# Scraping granted patents from EPO publication server and processing

Similar to `scraping/scraping-epo-pub-server.ipynb` except I want to process into JSONL instead of saving as XML.

In [1]:
START_DATE = "20050812"
END_DATE   = "20210914"
ENDS_WITH  = "B1"                     # granted
BASE_URL   = "https://data.epo.org"      # kept only for date bookkeeping (no XML written)
LOG_DIRECTORY = "../data-test/logs"
OUTPUT_DIR = "../data-test/ep-b1-claims"  # where the XML files are saved
MAX_WORKERS = 6

# Retry / requests
RETRIES = 10
DELAY   = 1
BACKOFF = 1
JITTER  = (1, 3)
TIMEOUT = 5

In [2]:
import os, csv, json, threading
from datetime import datetime
from concurrent.futures import ThreadPoolExecutor, as_completed

import requests
from retry import retry
from bs4 import BeautifulSoup
from bs4.filter import SoupStrainer
from tqdm import tqdm
from lxml import etree

In [3]:
os.makedirs(LOG_DIRECTORY, exist_ok=True)
os.makedirs(OUTPUT_DIR, exist_ok=True)

def _append_failed(url):
    with open(os.path.join(LOG_DIRECTORY, 'failed-urls.csv'), 'a', newline='') as f:
        csv.writer(f).writerow([datetime.now().isoformat(), url])

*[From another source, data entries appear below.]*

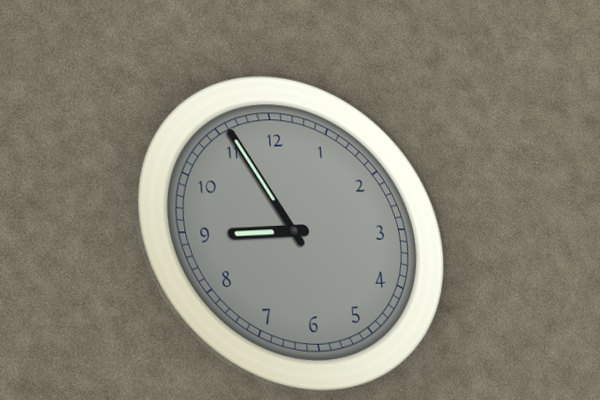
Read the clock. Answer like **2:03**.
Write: **8:56**
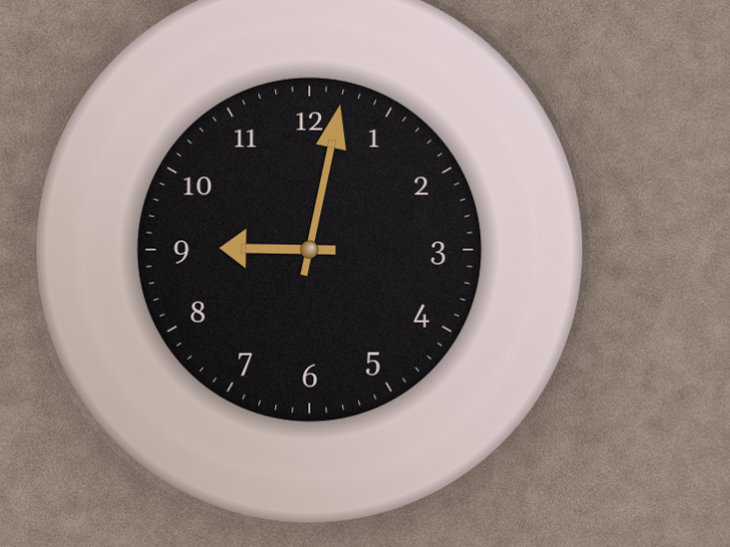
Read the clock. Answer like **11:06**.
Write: **9:02**
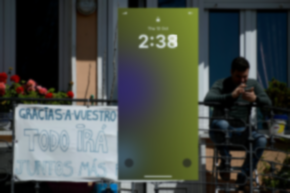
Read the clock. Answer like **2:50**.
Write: **2:38**
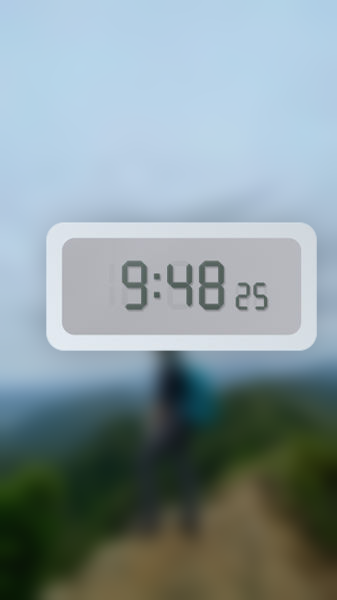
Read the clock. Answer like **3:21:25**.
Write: **9:48:25**
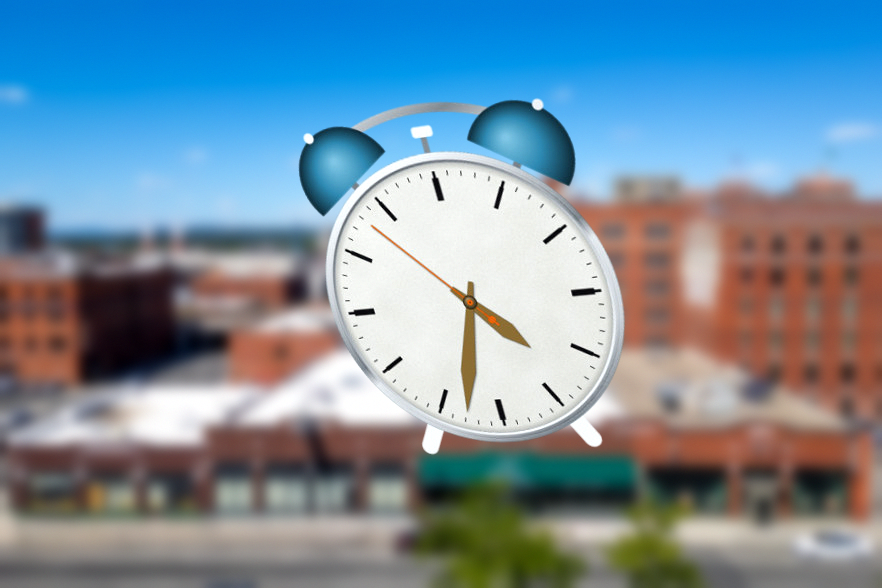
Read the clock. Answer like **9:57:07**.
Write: **4:32:53**
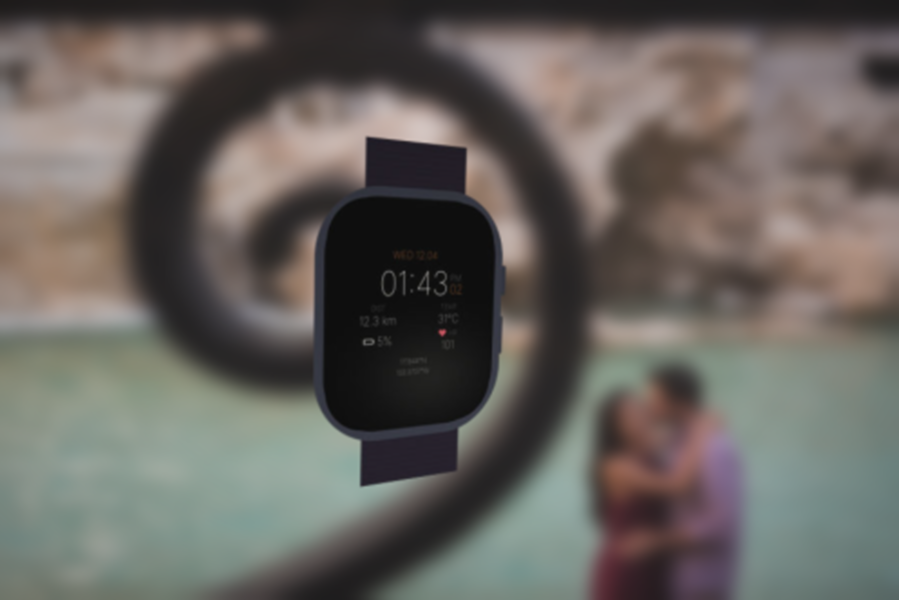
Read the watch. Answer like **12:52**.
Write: **1:43**
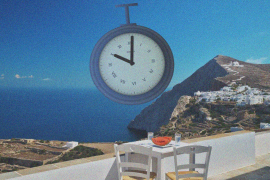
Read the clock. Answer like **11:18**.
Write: **10:01**
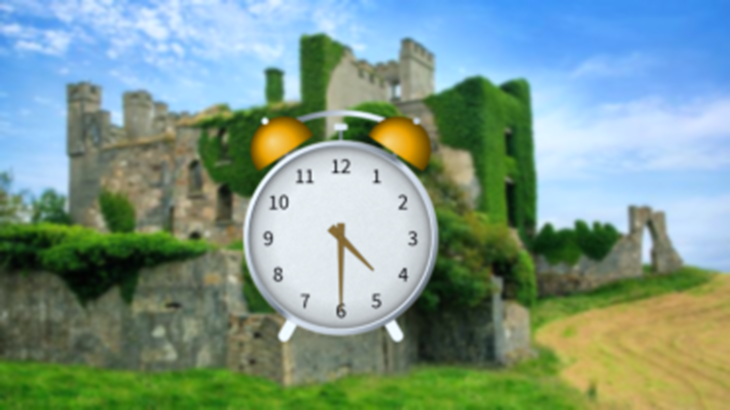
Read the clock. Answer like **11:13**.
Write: **4:30**
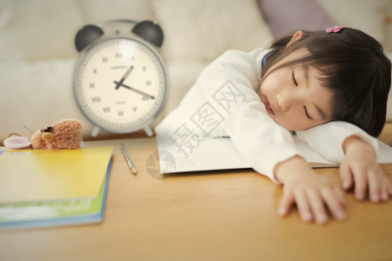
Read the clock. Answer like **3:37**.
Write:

def _read_finished_dates():
    path = os.path.join(LOG_DIRECTORY, 'finished.csv')
    if not os.path.exists(path):
        return set()
    with open(path, 'r') as f:
        return {row[0] for row in csv.reader(f) if row}

def _append_finished_dates(dates):
    path = os.path.join(LOG_DIRECTORY, 'finished.csv')
    existing = _read_finished_dates()
    new_dates = [d for d in dates if d not in existing]
    if not new_dates:
        return
    with open(path, 'a', newline='') as f:
        w = csv.writer(f)
        for d in new_dates:
            w.writerow([d])

In [4]:
@retry(tries=RETRIES, delay=DELAY, backoff=BACKOFF, jitter=JITTER)
def get_response(link):
    try:
        r = requests.get(link, timeout=TIMEOUT)
        r.raise_for_status()
        return r
    except (requests.RequestException, requests.HTTPError, requests.ConnectionError, requests.Timeout):
        return None

In [5]:
def extract_all_links_from_response(response_content):
    soup = BeautifulSoup(response_content, 'html.parser', parse_only=SoupStrainer('a'))
    return [link.get('href') for link in soup if link and link.get('href')]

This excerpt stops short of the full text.